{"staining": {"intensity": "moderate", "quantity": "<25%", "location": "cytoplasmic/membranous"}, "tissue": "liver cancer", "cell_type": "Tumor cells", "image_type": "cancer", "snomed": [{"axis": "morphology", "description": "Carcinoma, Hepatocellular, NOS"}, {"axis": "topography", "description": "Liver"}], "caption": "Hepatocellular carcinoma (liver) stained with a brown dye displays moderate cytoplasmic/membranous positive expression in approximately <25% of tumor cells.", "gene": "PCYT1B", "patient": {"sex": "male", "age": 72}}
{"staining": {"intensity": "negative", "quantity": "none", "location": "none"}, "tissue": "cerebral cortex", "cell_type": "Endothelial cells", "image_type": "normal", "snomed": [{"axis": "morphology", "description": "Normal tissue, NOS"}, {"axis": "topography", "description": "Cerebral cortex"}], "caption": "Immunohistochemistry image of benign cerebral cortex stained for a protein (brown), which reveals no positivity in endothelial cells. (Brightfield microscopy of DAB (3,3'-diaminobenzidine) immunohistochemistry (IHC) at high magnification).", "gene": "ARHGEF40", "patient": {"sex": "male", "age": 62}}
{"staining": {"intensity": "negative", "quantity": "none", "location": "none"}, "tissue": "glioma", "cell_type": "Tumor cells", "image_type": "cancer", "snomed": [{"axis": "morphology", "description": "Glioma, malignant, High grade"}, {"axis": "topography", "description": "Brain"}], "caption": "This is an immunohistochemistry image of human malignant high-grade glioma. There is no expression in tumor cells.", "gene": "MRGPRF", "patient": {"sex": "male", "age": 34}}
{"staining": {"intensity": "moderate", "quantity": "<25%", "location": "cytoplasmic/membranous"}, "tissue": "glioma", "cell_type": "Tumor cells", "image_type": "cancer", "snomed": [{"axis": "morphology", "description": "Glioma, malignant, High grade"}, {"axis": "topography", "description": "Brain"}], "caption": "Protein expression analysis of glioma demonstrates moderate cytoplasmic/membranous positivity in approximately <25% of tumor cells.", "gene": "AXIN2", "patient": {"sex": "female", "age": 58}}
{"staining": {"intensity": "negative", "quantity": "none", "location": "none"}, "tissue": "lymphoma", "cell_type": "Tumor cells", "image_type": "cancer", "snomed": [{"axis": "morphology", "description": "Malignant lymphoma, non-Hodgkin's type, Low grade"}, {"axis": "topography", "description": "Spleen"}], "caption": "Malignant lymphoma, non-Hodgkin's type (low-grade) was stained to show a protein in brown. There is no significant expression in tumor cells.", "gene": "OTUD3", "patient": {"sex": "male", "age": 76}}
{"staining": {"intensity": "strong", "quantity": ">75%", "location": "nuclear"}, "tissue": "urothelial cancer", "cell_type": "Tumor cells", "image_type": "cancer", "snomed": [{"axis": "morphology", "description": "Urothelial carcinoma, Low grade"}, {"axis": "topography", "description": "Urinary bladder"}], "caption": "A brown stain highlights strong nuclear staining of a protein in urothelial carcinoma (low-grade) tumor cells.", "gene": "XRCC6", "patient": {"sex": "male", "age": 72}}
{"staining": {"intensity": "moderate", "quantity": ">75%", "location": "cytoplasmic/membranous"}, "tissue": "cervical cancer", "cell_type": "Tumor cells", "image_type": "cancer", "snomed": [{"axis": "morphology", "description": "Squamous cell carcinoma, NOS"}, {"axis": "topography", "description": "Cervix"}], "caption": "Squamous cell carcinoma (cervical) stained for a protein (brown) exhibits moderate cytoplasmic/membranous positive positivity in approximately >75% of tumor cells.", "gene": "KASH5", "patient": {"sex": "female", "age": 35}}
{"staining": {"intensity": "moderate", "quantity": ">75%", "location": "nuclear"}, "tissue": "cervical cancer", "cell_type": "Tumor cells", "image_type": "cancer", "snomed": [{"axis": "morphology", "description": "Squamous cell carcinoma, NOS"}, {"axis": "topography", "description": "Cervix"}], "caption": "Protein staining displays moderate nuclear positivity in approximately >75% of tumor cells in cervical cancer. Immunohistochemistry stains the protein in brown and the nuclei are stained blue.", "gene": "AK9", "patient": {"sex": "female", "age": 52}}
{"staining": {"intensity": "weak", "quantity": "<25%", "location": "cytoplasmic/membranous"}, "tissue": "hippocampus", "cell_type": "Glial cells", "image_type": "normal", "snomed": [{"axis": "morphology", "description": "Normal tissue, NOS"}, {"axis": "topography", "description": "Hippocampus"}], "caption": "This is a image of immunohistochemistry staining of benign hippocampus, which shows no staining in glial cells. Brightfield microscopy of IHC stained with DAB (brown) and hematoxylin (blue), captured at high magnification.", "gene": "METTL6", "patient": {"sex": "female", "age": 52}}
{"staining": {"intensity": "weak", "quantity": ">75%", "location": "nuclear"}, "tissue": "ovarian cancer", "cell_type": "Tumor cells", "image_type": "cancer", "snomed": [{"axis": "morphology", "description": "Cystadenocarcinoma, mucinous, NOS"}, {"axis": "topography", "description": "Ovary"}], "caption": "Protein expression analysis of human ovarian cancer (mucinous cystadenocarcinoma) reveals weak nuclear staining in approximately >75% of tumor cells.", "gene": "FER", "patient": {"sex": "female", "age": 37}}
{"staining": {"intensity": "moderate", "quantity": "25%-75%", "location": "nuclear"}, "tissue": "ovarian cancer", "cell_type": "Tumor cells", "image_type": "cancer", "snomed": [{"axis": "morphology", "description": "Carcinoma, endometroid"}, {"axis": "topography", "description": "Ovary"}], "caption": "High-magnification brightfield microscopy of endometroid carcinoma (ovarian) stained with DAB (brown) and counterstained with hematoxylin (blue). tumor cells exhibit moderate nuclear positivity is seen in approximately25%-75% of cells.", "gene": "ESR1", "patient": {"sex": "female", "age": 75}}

------------------------------------

- _Problem requirements_
Give again exactly, and only, the lines above starting at the one with "is an immunohistochemistry" and ending at the one with "brown stain highlights".

- _Solved exercise_
{"staining": {"intensity": "negative", "quantity": "none", "location": "none"}, "tissue": "glioma", "cell_type": "Tumor cells", "image_type": "cancer", "snomed": [{"axis": "morphology", "description": "Glioma, malignant, High grade"}, {"axis": "topography", "description": "Brain"}], "caption": "This is an immunohistochemistry image of human malignant high-grade glioma. There is no expression in tumor cells.", "gene": "MRGPRF", "patient": {"sex": "male", "age": 34}}
{"staining": {"intensity": "moderate", "quantity": "<25%", "location": "cytoplasmic/membranous"}, "tissue": "glioma", "cell_type": "Tumor cells", "image_type": "cancer", "snomed": [{"axis": "morphology", "description": "Glioma, malignant, High grade"}, {"axis": "topography", "description": "Brain"}], "caption": "Protein expression analysis of glioma demonstrates moderate cytoplasmic/membranous positivity in approximately <25% of tumor cells.", "gene": "AXIN2", "patient": {"sex": "female", "age": 58}}
{"staining": {"intensity": "negative", "quantity": "none", "location": "none"}, "tissue": "lymphoma", "cell_type": "Tumor cells", "image_type": "cancer", "snomed": [{"axis": "morphology", "description": "Malignant lymphoma, non-Hodgkin's type, Low grade"}, {"axis": "topography", "description": "Spleen"}], "caption": "Malignant lymphoma, non-Hodgkin's type (low-grade) was stained to show a protein in brown. There is no significant expression in tumor cells.", "gene": "OTUD3", "patient": {"sex": "male", "age": 76}}
{"staining": {"intensity": "strong", "quantity": ">75%", "location": "nuclear"}, "tissue": "urothelial cancer", "cell_type": "Tumor cells", "image_type": "cancer", "snomed": [{"axis": "morphology", "description": "Urothelial carcinoma, Low grade"}, {"axis": "topography", "description": "Urinary bladder"}], "caption": "A brown stain highlights strong nuclear staining of a protein in urothelial carcinoma (low-grade) tumor cells.", "gene": "XRCC6", "patient": {"sex": "male", "age": 72}}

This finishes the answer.